Differential diagnosis fibrous osteodysplasia with widespread skeletal lesions does not represent special difficulties. The X-ray picture allows us to exclude hyperparathyroid osteodystrophy based on the absence of systemic osteoporosis, the presence of unaffected bones and areas with unchanged bone structure in the affected bones, not to mention completely different clinical manifestations of this disease. It is often possible to distinguish fibrous osteodysplasia from bone chondromatosis, and in the absence of deformity from multiple eosinophilic granuloma, only after a biopsy. In the case of single-bone lesions, significant differential diagnostic difficulties are possible, which also require histological examination(puncture, biopsy).
The dynamics of the process during X-ray observation, even after long periods of time, is very slow. Reparative changes are reduced to eburnation and gross trabecular reconstruction of the bone (Fig. 8).
Rice. 8. Reparative changes in the form of filling of areas of rarefaction, eburnation and coarse trabecular bone restructuring.
Cases of fibrous osteodysplasia, accompanied by some extraosseous malformations (underdevelopment or absence of one kidney, coarctation of the aorta, arteriovenous aneurysms, etc.), as well as several cases of a combination of fibrous osteodysplasia with multiple myxomas, have been described.

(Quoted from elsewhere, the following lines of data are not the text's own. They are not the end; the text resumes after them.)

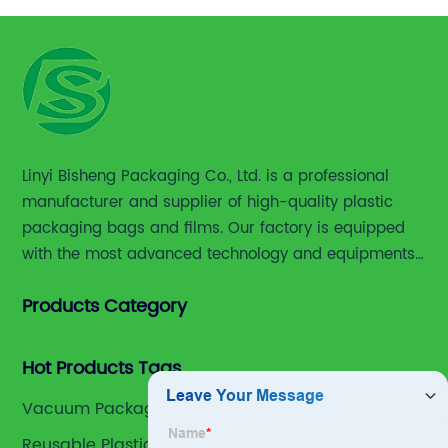
Linyi Bisheng Packaging Co., Ltd. is a professional
manufacturer and supplier of high-quality plastic
packaging bags and films. Our factory is equipped
with the most advanced technology and equipments,
including advanced printing machines,laminating
Products Category
and slitting machines, bag making machines and
various high accuracy testing instruments.
Hot Products Tags
Vacuum Packaging Bags
Reusable Plastic Bags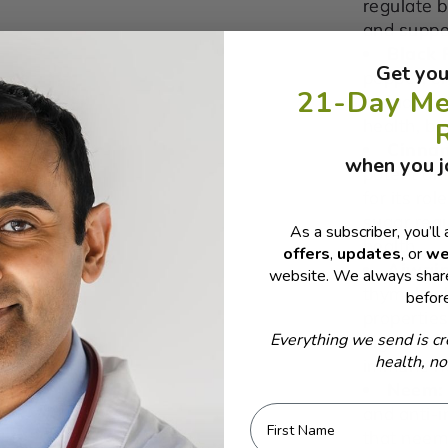
regulate b
and suppo
Black 
Get you
pepper, en
21-Day Me
including
health, b
Cinna
when you jo
potent ant
for its ro
sugar reg
As a subscriber, you’ll 
health.
offers
,
updates
, or
we
Ajwain
website. We always share
thymol, w
befor
propertie
Everything we send is cr
digestion
health, n
immune he
Neem
and anti-
First Name
that neem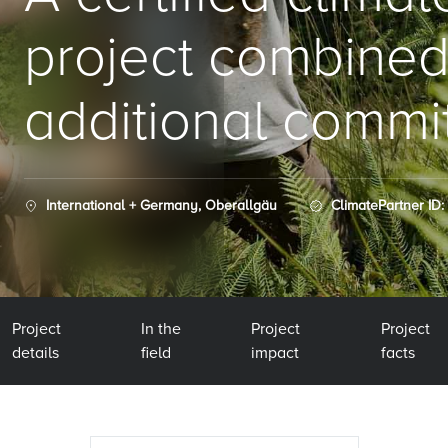
project combined
additional commi
International + Germany, Oberallgäu
ClimatePartner ID:
Project
In the
Project
Project
details
field
impact
facts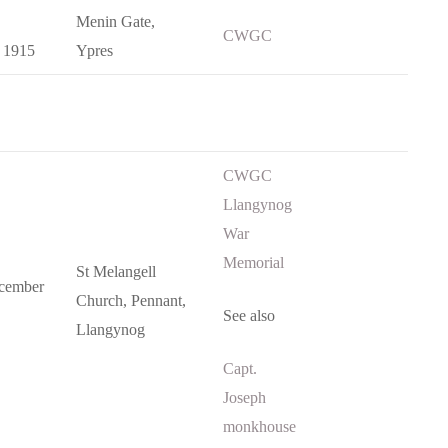
Menin Gate,
CWGC
 1915
Ypres
CWGC
Llangynog
War
Memorial
St Melangell
cember
Church, Pennant,
See also
Llangynog
Capt.
Joseph
monkhouse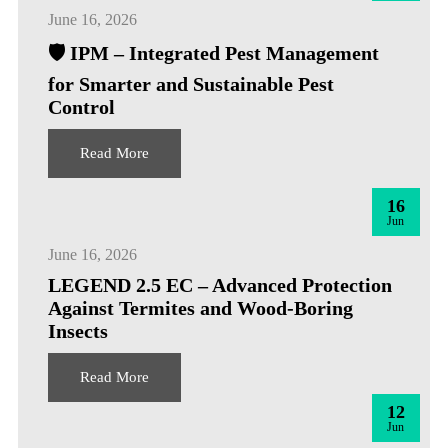
June 16, 2026
🛡️ IPM – Integrated Pest Management
for Smarter and Sustainable Pest
Control
Read More
16
Jun
June 16, 2026
LEGEND 2.5 EC – Advanced Protection
Against Termites and Wood-Boring
Insects
Read More
12
Jun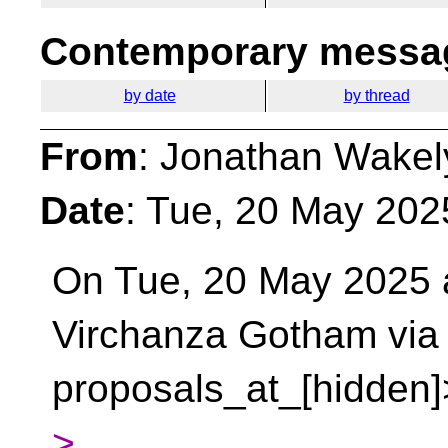
Contemporary messag
by date
by thread
From
: Jonathan Wakel
Date
: Tue, 20 May 202
On Tue, 20 May 2025 a
Virchanza Gotham vi
proposals_at_[hidden]
>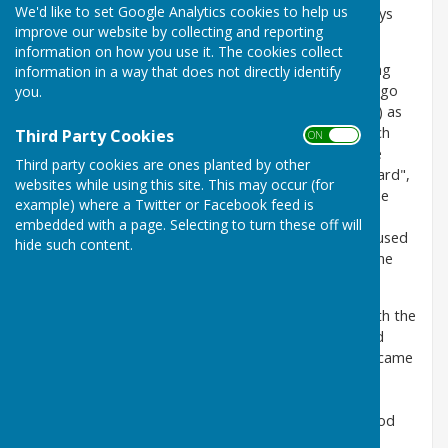
We'd like to set Google Analytics cookies to help us
Our headquarters since formation in 1926 have always
improve our website by collecting and reporting
been The Grove, High Street, Carshalton, Surrey.
information on how you use it. The cookies collect
To determine how The Grove came to have a bowling
information in a way that does not directly identify
green (and be a park and leisure centre) we have to go
you.
back to 1888. This was when Samuel Barrow (Junior) as
he was then known, lived in The Grove Mansion, which
Third Party Cookies
ON OFF
was set in extensive grounds. To make it even more
Third party cookies are ones planted by other
extensive he bought up Wandle Mount (alias "Irish Yard",
websites while using this site. This may occur (for
a slum) and part of this area is where he built a skittle
example) where a Twitter or Facebook feed is
alley. This alley is now the Grove Hall, currently be
embedded with a page. Selecting to turn these off will
considered of major refurbishment, but in the past used
hide such content.
for numerous club functions including cheese and wine
parties, President's Day and Whist Drives.
Samuel Barrow was a tanner and leather dresser with the
family business in Bermondsey. This was the Limited
Company of Barrow, Hepburn & Gale Ltd., which became
one of the largest English companies in the leather
industry. During the 1914 - 18 war Samuel Barrow
became extremely wealthy and acquired a Knighthood
from Lloyd George.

Albright syndrome is also classified as fibrous osteodysplasia (see Albright syndrome).
Treatment fibrous osteodysplasia in cases with advanced deformation is reduced to conservative orthopedic measures. To active surgical intervention should be treated with caution, since extensive resections and curettages occur with sluggish bone regeneration (fibrous tissue is replaced not by bone, but by fibrous tissue).